When Microsoft this week released the first insight into the Skype Translator, it got us thinking here at FTE about how it could be used by airlines, airports and industry suppliers to help improve multi-lingual customer service.
The innovative new tool, which is being jointly developed by Skype and Microsoft Research teams, combines voice IM technologies with Microsoft translator and neural-network-based speech recognition to deliver near-real-time cross-language communication. In other words, two people can have a near-real-time Skype video conversation with one another even if they don’t speak the same language.
Being such an international business, the travel industry could surely make use of this development, which will be available as a Windows beta app before the end of 2014.
Take Munich Airport’s InfoGates or the Faceport kiosk, for instance, which make use of videoconferencing and telepresence technology to enable video-based communication between a passenger and an offsite agent. If this new real-time speech translation technology was to be integrated, every single passenger would be able to interact with the agents in their native tongue, without having to worry about potential language barriers.

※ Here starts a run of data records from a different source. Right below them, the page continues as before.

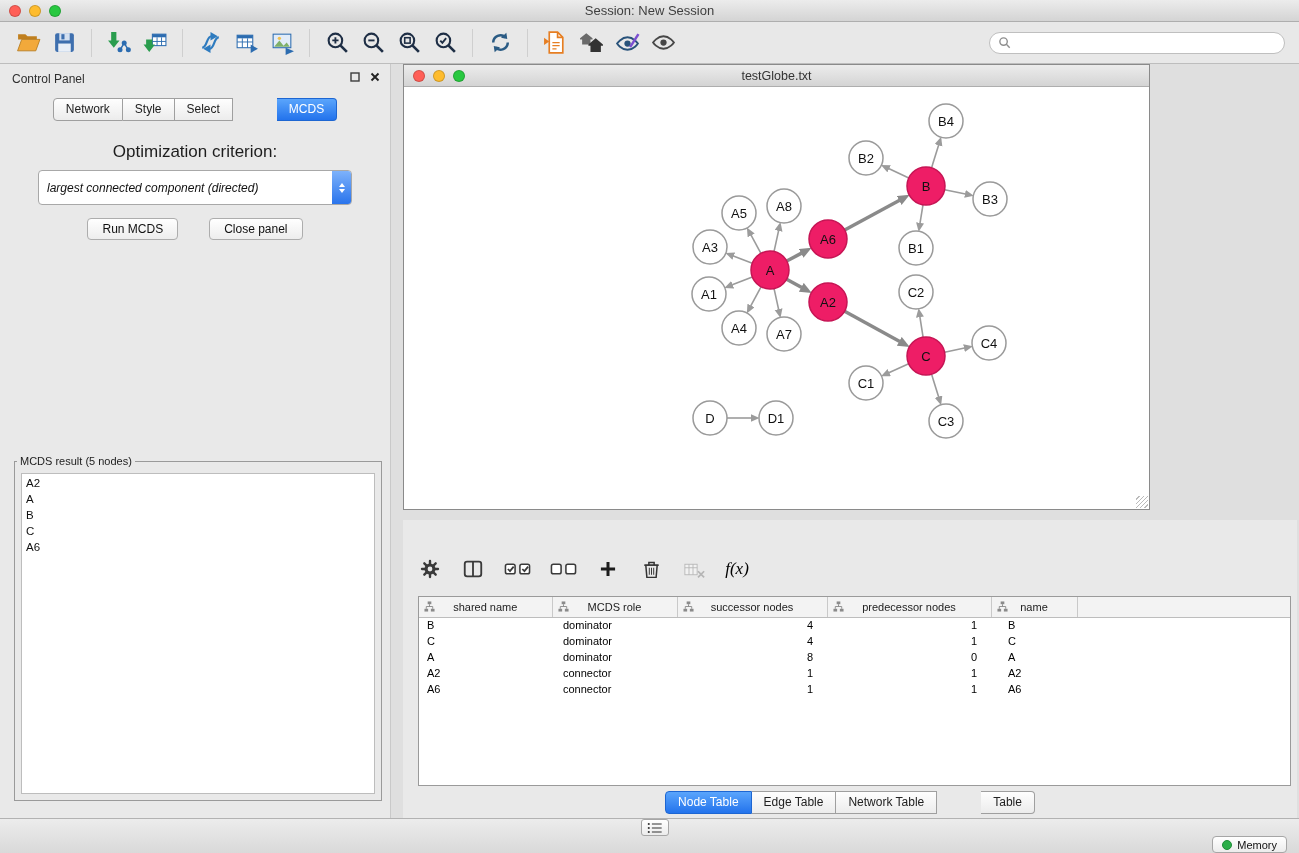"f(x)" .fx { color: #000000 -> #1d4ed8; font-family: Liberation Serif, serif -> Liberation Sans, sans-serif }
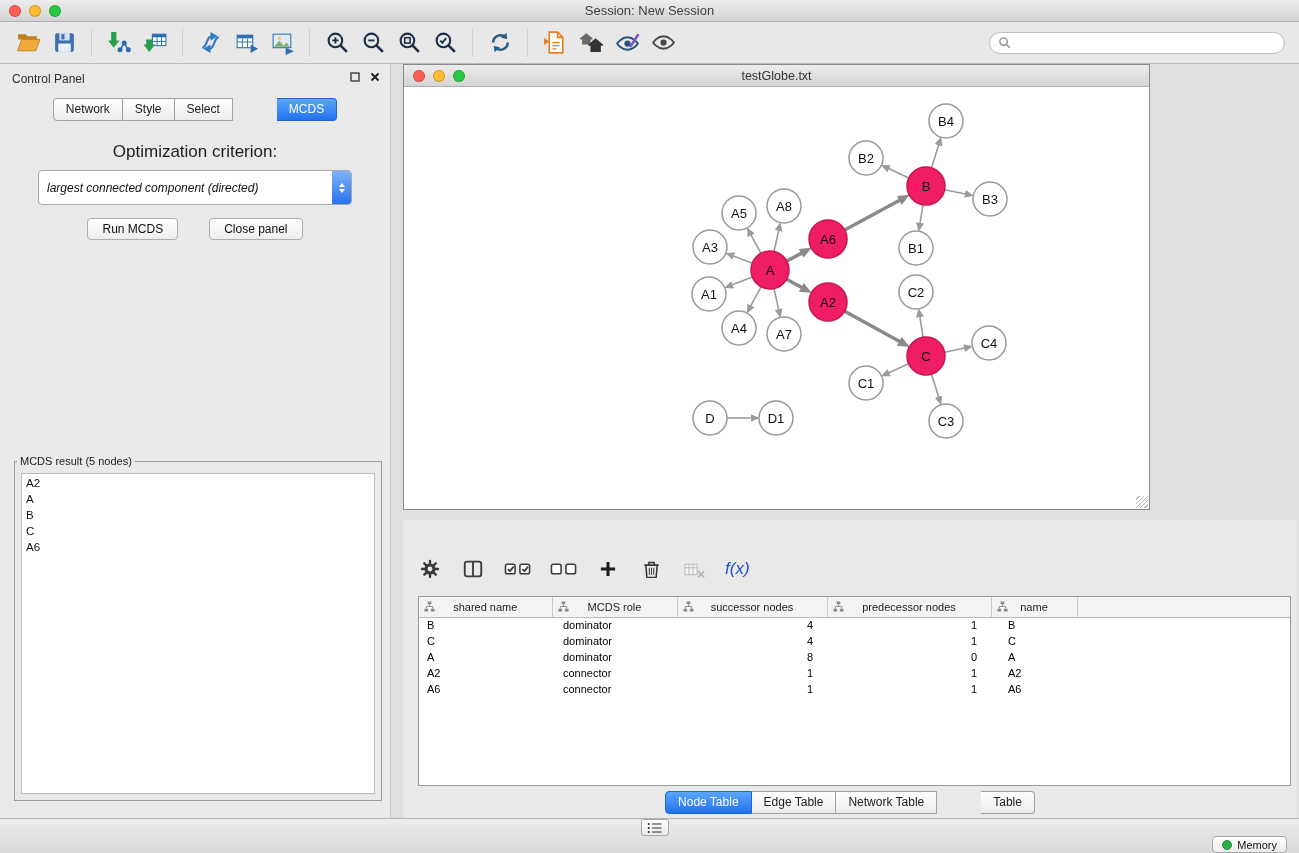"Table" div.seg { text: Table -> Session }
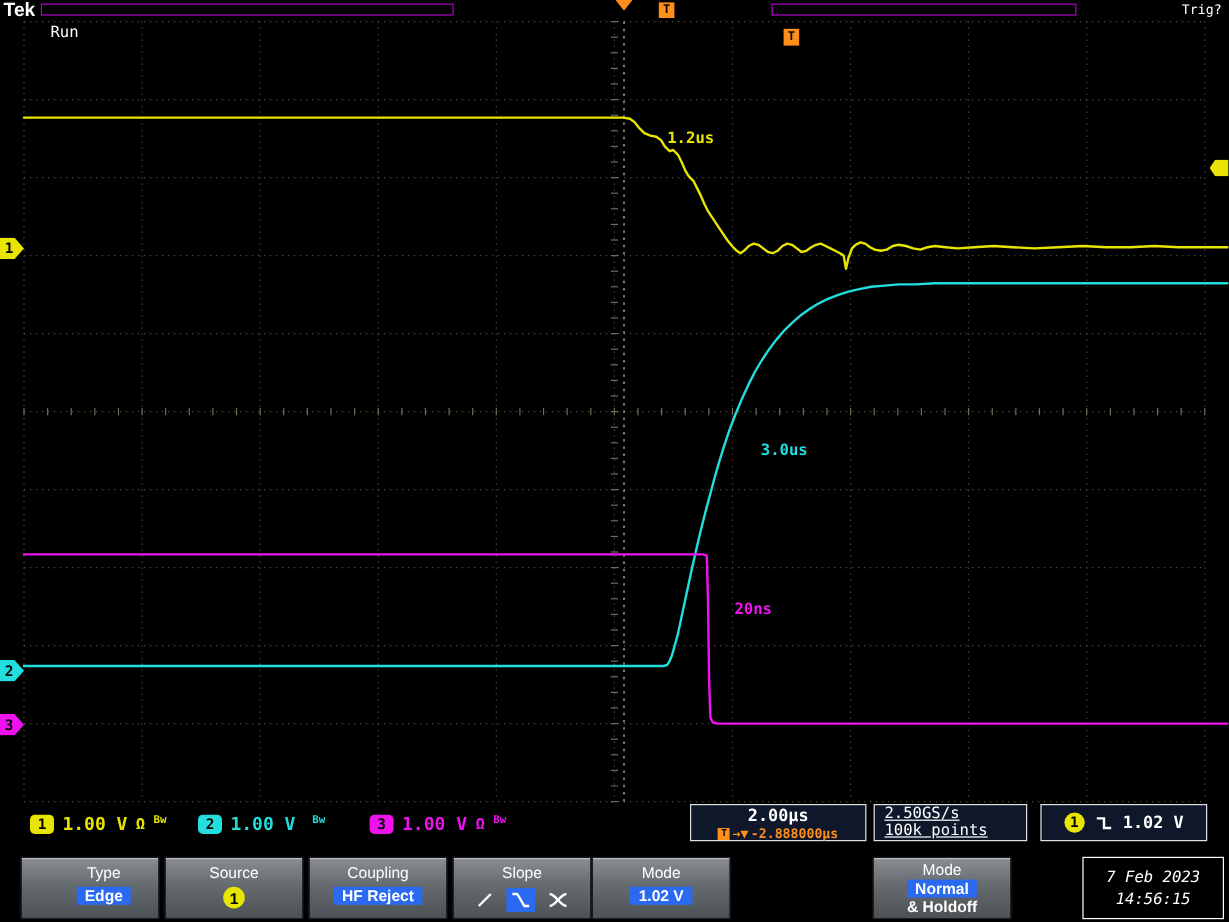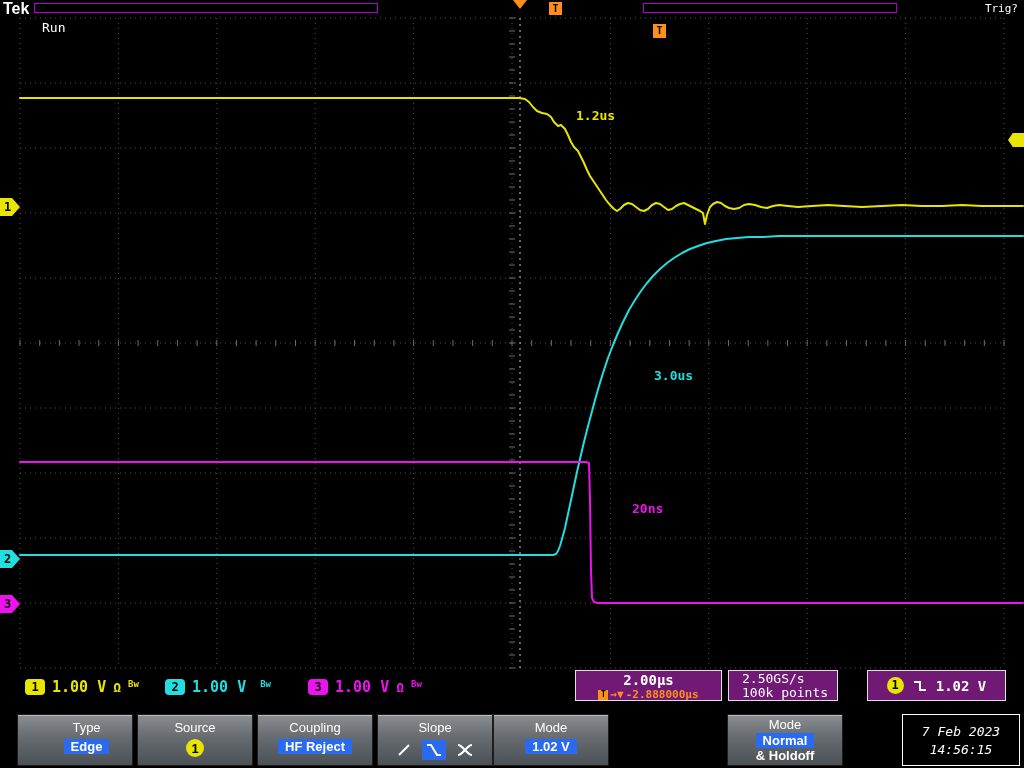"1.2us" .wave-label { margin-left: 20px -> none }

No doubt, the integration of the two products is easier said than done, but we’re sure the industry has enough talent to make this a reality.
Alternatively, before travelling, if a passenger had any questions or concerns about their upcoming trip, rather than searching online or phoning a call centre (and provided they have an Internet connection), they could instead have a Skype call with an airline or airport agent, regardless of which language they speak.
Simplifying the travel experience for passengers of various nationalities is a task that has previously been tackled by offering multi-lingual signage and text translation apps, but the Skype Translator may provide an ideal tool to help airlines and airports take their multi-lingual customer service to the next level.